Saturday, December 23, 2023

Euthanasia and assisted suicide contradict Christmas, Bishop Davies warns faithful

The Bishop of Shrewsbury in his Christmas homily is to warn against renewed attempts to change the law to allow doctors to help their patients to commit suicide. 

The Rt Rev. Mark Davies will address at Midnight Mass how the Christian values of mercy and compassion should not be distorted to drive forward a “deadly agenda” that is at odds with the Christian moral inheritance. 

Bishop Davies will say it is “especially sinister” that the euthanasia lobby should exploit the Christmas season to contradict Christian morality.  

The bishop will suggest that changing the law to permit doctors to prescribe lethal cocktails in assisted suicide or administer lethal injections in euthanasia is contrary to the Christian values of the sanctity of every human life and care for the weakest and most vulnerable.  

In his homily, Bishop Davies will remind the congregation in Shrewsbury Cathedral that in contrast Christmas leads society back to the values which dawned with Christ’s birth in Bethlehem “a joy to be shared by the whole people”. 
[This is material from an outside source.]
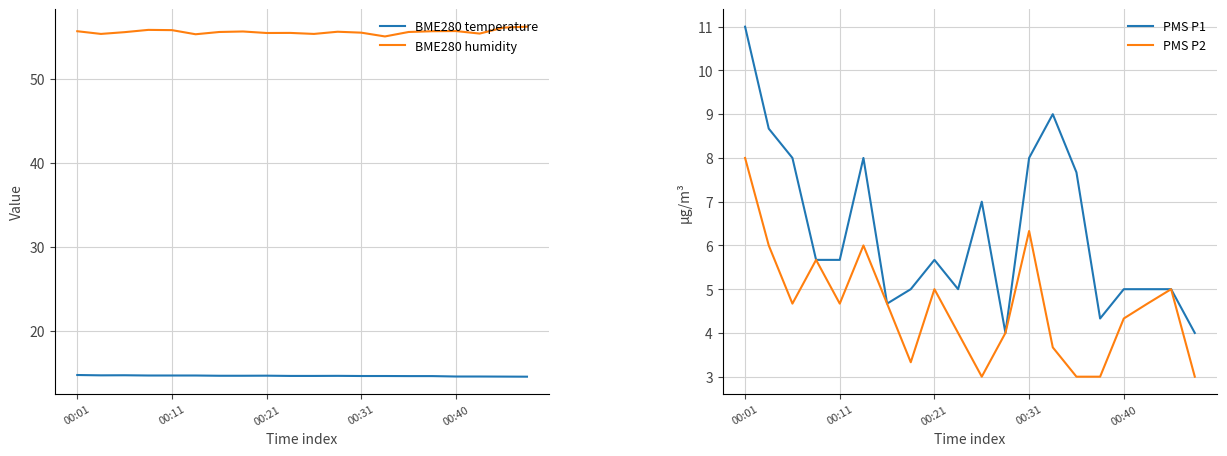

At which category is the sum across all series the highest?

00:01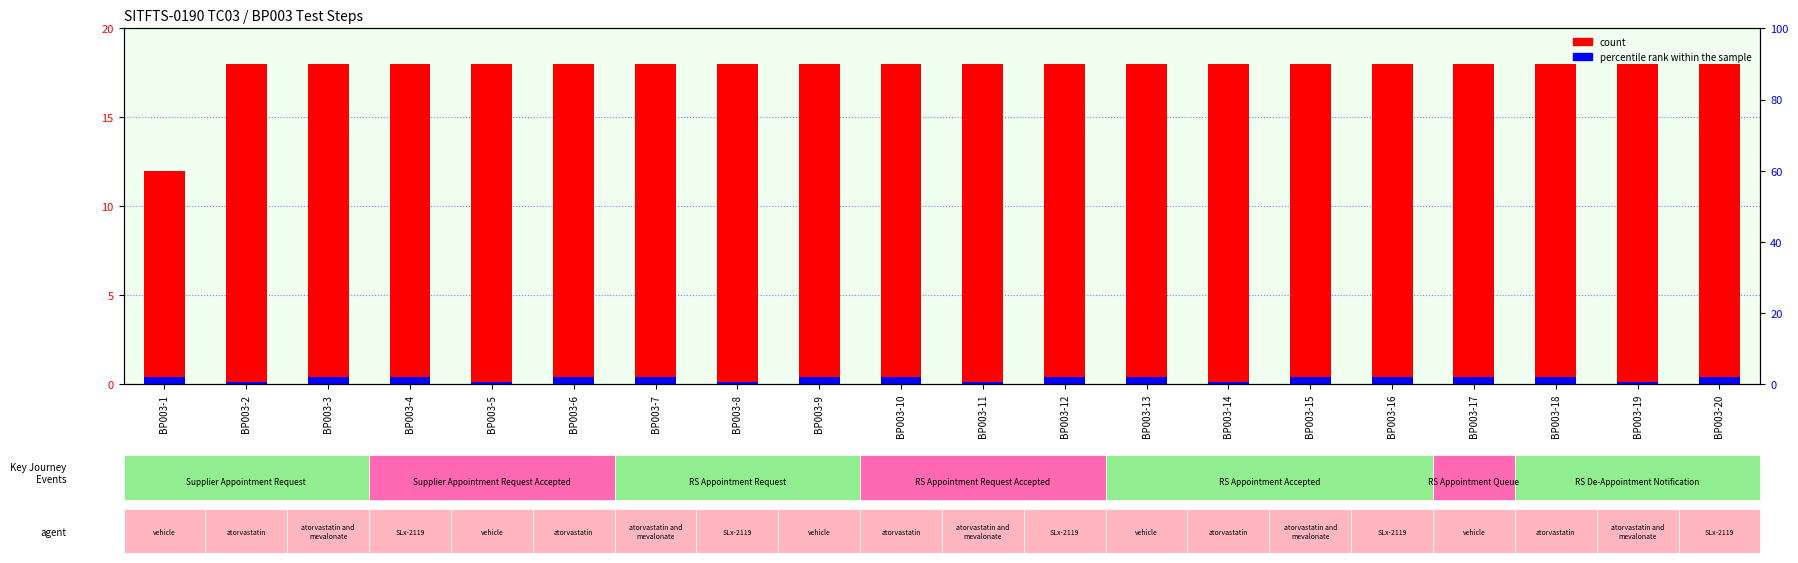

Which series changed the most between BP003-6 and BP003-14?

percentile rank within the sample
Bishop Davies will say: “Truths we might too easily take for granted are recalled to every mind and heart by these festive days: the value of every human life; the innate dignity of every human being; compassion for the weakest; peace between men and the charity that we owe to each other.  

“These are values and moral imperatives which were alien and unthinkable to the ancient mind but which we trace back to the cradle of Christ’s dawning light.”   
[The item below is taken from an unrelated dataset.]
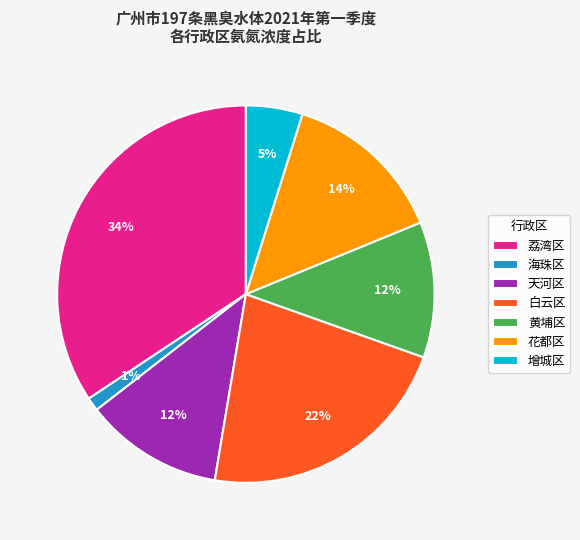

True or false: 天河区 accounts for 4% of the total.

False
“Each generation passes through its own dark shadows to return constantly to His light.  It seems especially sinister that the euthanasia lobby should choose this moment of the year to advance its deadly agenda and even use the Christian imperatives of ‘compassion’ and ‘mercy’ to speak of medical killing.  

“Christianity led us to care for the weakest and most vulnerable, euthanasia proposes a new morality where the light of Christ no longer guides us.” 

The Bishop’s stark rejection of euthanasia and assisted suicide, often referred to in the media under the euphemism of “assisted dying”, comes as activists seek to exploit the announcement by Dame Esther Rantzen, a television presenter and foundress of Childline, the anti-bullying and anti-abuse charity, that she has joined Dignitas, the assisted suicide clinic in Switzerland, and might wish to end her life there if treatment for stage four lung cancer fails. 

Her statement led to activists and some politicians suggesting that the 1961 Suicide Act, under which assisted suicide may be punished by up to 14 years in jail, should be abolished or amended so doctors can assist in the suicides of some of their patients without fear of prosecution. 

Cabinet Ministers Michael Gove and Mel Stride suggested that the law should be revisited by the House of Commons, while Labour leader Sir Keir Starmer indicated that he may permit parliamentary time for a so-called “assisted dying” bill to be debated. 

Sir Keir said personally be believed “there are grounds for changing the law”.